◆ DOCUMENT EXTRACT ◆
════════

Curious cliff in upload performance: 64KiB boundary

I’m observing a curious behavior in node upload path, where there is sharp cliff at 64KiB upload size performance (this node is connected to fiber gigabit internet):

It seems to be related to default UploadBufferSize in uplink library being 64KiB, which causes larger pieces to be split across multiple requests

I’m wondering whether 64KiB is still appropriate in 2026 когда космические корабли бороздят просторы in an age of multi-gigabit links and NVMe.

There is no option to modify UploadBufferSize directly, but you can use these options to control how the memory is used:

$ uplink cp --help --advanced
...
    -p, --parallelism int                    Controls how many parallel parts to upload/download from a file (default 1)
        --parallelism-chunk-size Size        Set the size of the parts for parallelism, 0 means automatic adjustment
        --maximum-concurrent-pieces int      Maximum concurrent pieces to upload at once per part (default 300)
        --maximum-concurrent-segments int    Maximum concurrent segments to upload at once per part (default 10)
        --inmemory-erasure-coding            Keep erasure-coded pieces in-memory instead of writing them on the disk during upload
...

Right, but looks like most users use S3 gateway (based on observation that vast majority of traffic comes from/to very few IP addresses), and don’t have control over uplink config; and the rest – may not bother to tweak, assuming the default config must be optimal.

Maybe adjusting that at the s3 gateway level can improve S3 performance for essentially free – especially since gateway is already hosted on fast network, so there is very little reason to keep chunk size so small.

But at least the default value shall be re-evaluated.

Each gateway is a shared resource, so the memory usage can be huge, and I think it’s worth measuring first to see if it’s worth it.

Indeed curious. How do you measure it? Is this TCP only, or UDP too?

Also, why did you bother making this analysis?

Lol. Good question. TLDR: I was sick at home and bored out of my mind.

The graph shows time measured from “download started” to “downloaded” log messages as they are emitted by the node, and same for uploads.

It bothered me that I don’t understand the sharp behaviour change at 64k for uploads, (and minimum floor of 100ms for downloads, not shown here, which I understand the reason for)

There is nothing about it in storj code. But I found that is default chunk size in uplink code.

Yes.. I’m not saying "go set it to 3MiB on the satellite on Friday eventing, commit, deploy, and go home :). But I feel that in the modern times, even for native client, this tiny default transfer size may be unnecessarily limiting performance.

If so, I think a viable hypothesis would be that something within your home network buffers packets up to 64 kB per open connection and only then releases them to your node, and so they reach your node at exactly the same time.

Like, for example, could you check net.inet.tcp.recvspace in your sysctl.conf?

1 Like

I agree, there could be some buffering, but it’s definitely not recvspace size:

That knob changes TCP receive-window / buffer sizing and sender backpressure; it is not a “buffer until 64 KiB then release to userland” threshold. Also net.inet.tcp.recvbuf_auto=1 is set, further blurring the boundary (it’s per connection though). Furthermore, this is a default/starting value, and application can override it – so if that was a problem, it still woudl have been on storj to correct it.

════════

◆ DATA SECTION ◆
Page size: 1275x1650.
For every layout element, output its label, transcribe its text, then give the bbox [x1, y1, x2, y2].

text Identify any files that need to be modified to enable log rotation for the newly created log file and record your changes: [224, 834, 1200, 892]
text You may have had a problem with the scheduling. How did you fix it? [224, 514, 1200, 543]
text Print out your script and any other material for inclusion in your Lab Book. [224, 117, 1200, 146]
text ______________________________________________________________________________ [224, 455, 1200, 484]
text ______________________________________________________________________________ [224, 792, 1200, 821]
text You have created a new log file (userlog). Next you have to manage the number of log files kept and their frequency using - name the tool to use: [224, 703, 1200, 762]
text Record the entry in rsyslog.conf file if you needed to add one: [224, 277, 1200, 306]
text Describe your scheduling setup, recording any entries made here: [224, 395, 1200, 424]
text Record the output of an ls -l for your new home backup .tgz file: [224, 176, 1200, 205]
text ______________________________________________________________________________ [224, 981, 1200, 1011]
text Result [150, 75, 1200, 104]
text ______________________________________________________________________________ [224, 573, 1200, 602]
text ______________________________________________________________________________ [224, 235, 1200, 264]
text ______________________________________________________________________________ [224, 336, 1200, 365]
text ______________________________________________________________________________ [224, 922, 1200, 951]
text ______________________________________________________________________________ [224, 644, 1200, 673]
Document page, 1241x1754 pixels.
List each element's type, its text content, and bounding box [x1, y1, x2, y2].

════════

◆ OBJECTIVE A ◆
Reproduce the passage of the thread about the 64KiB upload cliff from "The graph shows" to "in uplink code.", word for word.
◆ OBJECTIVE B ◆
Copy the rows verbatim, from the first line of the rows to the line with "455, 1200, 484]", including both of those lines.

◆ CORRECT ANSWER A ◆
The graph shows time measured from “download started” to “downloaded” log messages as they are emitted by the node, and same for uploads.

It bothered me that I don’t understand the sharp behaviour change at 64k for uploads, (and minimum floor of 100ms for downloads, not shown here, which I understand the reason for)

There is nothing about it in storj code. But I found that is default chunk size in uplink code.

◆ CORRECT ANSWER B ◆
Page size: 1275x1650.
For every layout element, output its label, transcribe its text, then give the bbox [x1, y1, x2, y2].

text Identify any files that need to be modified to enable log rotation for the newly created log file and record your changes: [224, 834, 1200, 892]
text You may have had a problem with the scheduling. How did you fix it? [224, 514, 1200, 543]
text Print out your script and any other material for inclusion in your Lab Book. [224, 117, 1200, 146]
text ______________________________________________________________________________ [224, 455, 1200, 484]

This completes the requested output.